Was für alle Li-Io-Akkus gelte, egal, ob als Energiespeicher im Auto oder in Smartphone und Laptop, ist ihr Funktionsprinzip mit einer elektrischen Reaktion zwischen Kathode und Anode, wobei der treibende Kostenfaktor die Zusammensetzung des Pluspols (Kathode) aus Nickel, Mangan und Kobalt ist. Die Anode besteht neben Lithium, Elektrolyten und Separator aus dem teuren Graphit, von dem pro Batterie vier- bis zehnmal so viel gebraucht wird wie von Lithium. Alles Rohstoffe, über die man in Europa nicht verfügt, weshalb man auf einen Sekundärkreislauf angewiesen wäre. Akku-Recycling im nennenswerten Ausmaß sieht Hintennach „acht bis zehn Jahre“ entfernt. Problematisch an der heutigen Batterie-Entsorgung ist das Verbrennen von Graphit, bei dem neben Schadstoffen große Mengen CO2 freigesetzt werden. Festkörperbatterien (All Solid State Battery, ASSB) arbeiten im Prinzip gleich, aber ohne flüssiges Elektrolyt, was die Bauweise vereinfachen, vor allem leichtgewichtiger machen würde. Das „Housing“ könnte etwa in Kunststoff ausgeführt sein. Nachteil: ASSB erlauben kein Schnellladen, weshalb Mercedes mit einem Einsatz in Bussen experimentiert.
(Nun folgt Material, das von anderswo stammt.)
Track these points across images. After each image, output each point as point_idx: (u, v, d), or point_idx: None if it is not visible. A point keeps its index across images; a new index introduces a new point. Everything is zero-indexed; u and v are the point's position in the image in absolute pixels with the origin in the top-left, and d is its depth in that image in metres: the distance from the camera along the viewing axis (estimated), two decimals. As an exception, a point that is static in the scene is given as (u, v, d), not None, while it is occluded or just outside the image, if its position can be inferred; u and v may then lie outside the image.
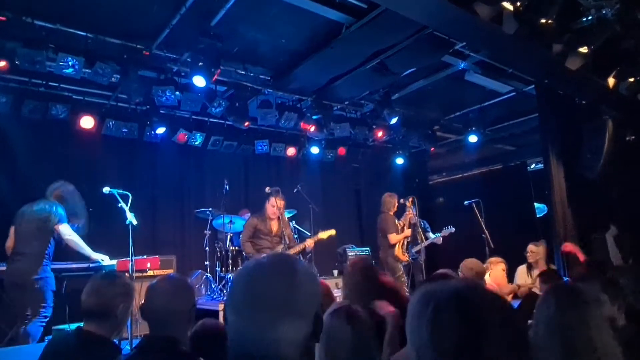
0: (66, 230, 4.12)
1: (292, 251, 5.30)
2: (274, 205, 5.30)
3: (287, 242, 5.39)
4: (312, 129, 6.73)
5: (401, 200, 6.46)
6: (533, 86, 6.12)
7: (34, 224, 4.07)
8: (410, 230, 6.28)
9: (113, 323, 1.95)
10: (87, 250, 4.25)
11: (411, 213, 6.30)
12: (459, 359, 0.84)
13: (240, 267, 1.08)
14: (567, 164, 5.72)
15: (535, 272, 5.02)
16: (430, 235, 6.58)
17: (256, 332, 0.92)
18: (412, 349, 0.91)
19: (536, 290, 4.27)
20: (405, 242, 6.31)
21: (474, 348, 0.83)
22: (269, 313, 0.92)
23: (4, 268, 4.35)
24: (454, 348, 0.84)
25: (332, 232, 5.46)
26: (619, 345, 1.38)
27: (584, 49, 4.17)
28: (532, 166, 8.47)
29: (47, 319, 3.92)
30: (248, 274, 0.99)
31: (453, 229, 6.52)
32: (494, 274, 4.29)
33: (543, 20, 3.66)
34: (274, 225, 5.38)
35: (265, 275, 0.97)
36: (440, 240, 6.50)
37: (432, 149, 8.35)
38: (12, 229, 4.17)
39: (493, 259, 4.51)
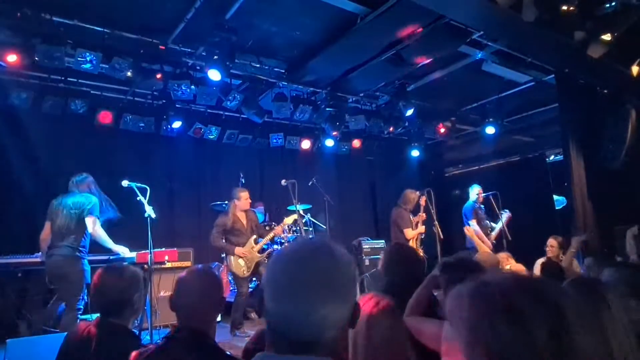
0: (93, 223, 4.17)
1: (265, 239, 5.40)
2: (246, 197, 5.38)
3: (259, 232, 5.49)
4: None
5: (417, 192, 6.41)
6: (553, 75, 5.98)
7: (71, 217, 4.12)
8: (424, 227, 6.24)
9: (130, 312, 2.00)
10: (109, 243, 4.32)
11: (424, 215, 6.24)
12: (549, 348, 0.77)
13: (275, 254, 1.04)
14: (588, 155, 5.59)
15: None
16: (493, 224, 6.43)
17: (300, 316, 0.90)
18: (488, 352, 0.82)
19: None
20: (419, 238, 6.27)
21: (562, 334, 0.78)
22: (312, 295, 0.90)
23: (33, 259, 4.48)
24: (547, 338, 0.77)
25: (295, 216, 5.56)
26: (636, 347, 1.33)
27: (607, 36, 4.05)
28: (551, 158, 8.29)
29: (81, 310, 4.02)
30: (288, 258, 0.97)
31: (510, 213, 6.35)
32: (515, 267, 4.24)
33: (564, 7, 3.56)
34: (245, 219, 5.41)
35: (307, 258, 0.95)
36: (504, 227, 6.31)
37: (443, 130, 8.12)
38: (47, 224, 4.18)
39: (503, 255, 4.46)
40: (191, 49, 5.33)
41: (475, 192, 6.49)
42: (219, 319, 4.67)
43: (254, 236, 5.39)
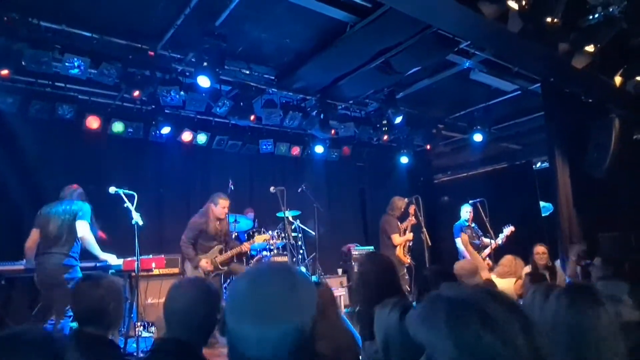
0: (83, 228, 4.13)
1: (230, 253, 5.41)
2: (224, 206, 5.36)
3: (226, 242, 5.54)
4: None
5: (405, 200, 6.44)
6: (539, 84, 6.08)
7: (63, 223, 4.08)
8: (412, 234, 6.27)
9: (107, 322, 1.97)
10: (97, 250, 4.28)
11: (413, 220, 6.28)
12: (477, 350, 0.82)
13: (236, 277, 1.10)
14: (573, 162, 5.67)
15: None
16: (486, 241, 6.42)
17: (258, 335, 0.94)
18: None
19: None
20: (407, 245, 6.30)
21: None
22: (271, 311, 0.95)
23: (17, 267, 4.40)
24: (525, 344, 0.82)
25: (267, 236, 5.74)
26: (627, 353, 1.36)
27: (590, 48, 4.14)
28: (538, 165, 8.41)
29: (71, 317, 3.95)
30: (250, 280, 1.02)
31: (513, 227, 6.36)
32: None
33: (549, 19, 3.63)
34: (218, 226, 5.41)
35: (269, 277, 1.01)
36: (505, 240, 6.32)
37: (428, 146, 8.39)
38: (35, 231, 4.13)
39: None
40: (181, 55, 5.31)
41: (465, 211, 6.53)
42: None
43: (220, 246, 5.39)
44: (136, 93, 5.27)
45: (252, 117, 6.18)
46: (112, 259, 4.47)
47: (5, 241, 5.14)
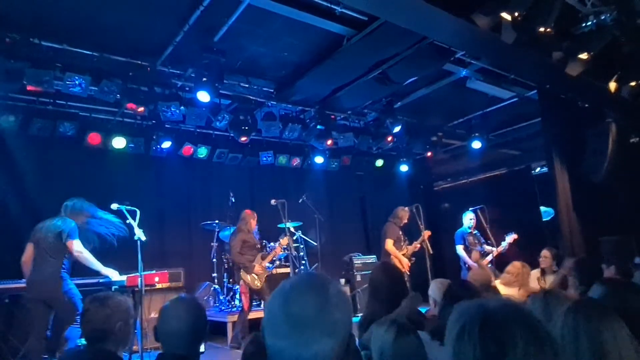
0: (77, 247, 4.15)
1: (271, 255, 5.87)
2: (255, 219, 5.86)
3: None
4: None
5: (407, 209, 6.42)
6: (535, 91, 6.14)
7: (49, 240, 4.12)
8: (408, 262, 6.17)
9: (115, 340, 2.00)
10: (97, 265, 4.28)
11: (419, 246, 6.25)
12: None
13: (275, 290, 1.10)
14: (572, 167, 5.72)
15: (549, 278, 4.97)
16: (488, 248, 6.36)
17: (293, 352, 0.95)
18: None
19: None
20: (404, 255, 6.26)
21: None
22: (304, 332, 0.95)
23: (19, 285, 4.42)
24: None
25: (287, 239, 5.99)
26: None
27: (583, 55, 4.20)
28: (537, 170, 8.45)
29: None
30: (284, 295, 1.01)
31: (516, 235, 6.30)
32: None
33: (542, 29, 3.69)
34: (253, 237, 5.87)
35: (301, 296, 0.99)
36: (507, 248, 6.27)
37: (430, 153, 8.45)
38: (29, 246, 4.20)
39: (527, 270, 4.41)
40: (180, 70, 5.38)
41: (468, 218, 6.48)
42: (202, 349, 4.63)
43: (260, 253, 5.78)
44: (141, 109, 5.32)
45: (243, 138, 6.19)
46: (114, 275, 4.47)
47: (7, 259, 5.14)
Mit einem Durchbruch in der Forschung rechnet Hintennach bei ASSB in „fünf Jahren“, dann bräuchte es „ein paar Jahre“ für Aufschlüsse über die „Lebensdauer im Gebrauch, über den gesamten Lebenszyklus eines Fahrzeugs“.

Jeweils zehn Jahre für einen Durchbruch in der Forschung attestiert der Professor dem Einsatz von Batterietechnologie auf Basis Lithium-Schwefel und Lithium-Luft, was beides eine höhere Energiedichte bringen soll.

Mate Rimac, weltweit anerkannter Guru des High-Performance-Elektroautos, an dessen Unternehmen Porsche und Hyundai beteiligt sind, hat indes seinen eigenen Blick auf das Thema: „Seit 2007/2008 hat sich bei den Batteriezellen absolut nichts geändert. Nichts. Nur die Preise gingen runter. Ich lese und höre seit 12 Jahren die gleichen Dinge, ständig ist eine neue Batterietechnik unterwegs. Ich sage darauf immer das Gleiche: Das wird nicht passieren. Das Batteriesystem hat sich enorm verbessert, aber nicht die Zelle selbst.“

Kein Grund freilich für Mate Rimac, nicht weiterhin auf elektrischen Antrieb zu setzen. Auf die Frage, wann er damit rechnet, dass sich die Dinge bei den Zellen ändern: „Wir sind an einem Punkt angelangt, an dem es sich nicht ändern muss. Du kannst ein brauchbares Elektroauto bauen, das eine anständige Leistung und Reichweite hat, und das zu einem vernünftigen Preis. Der Wendepunkt, an dem es Sinn ergibt, ein Elektroauto zu bauen, ist erreicht."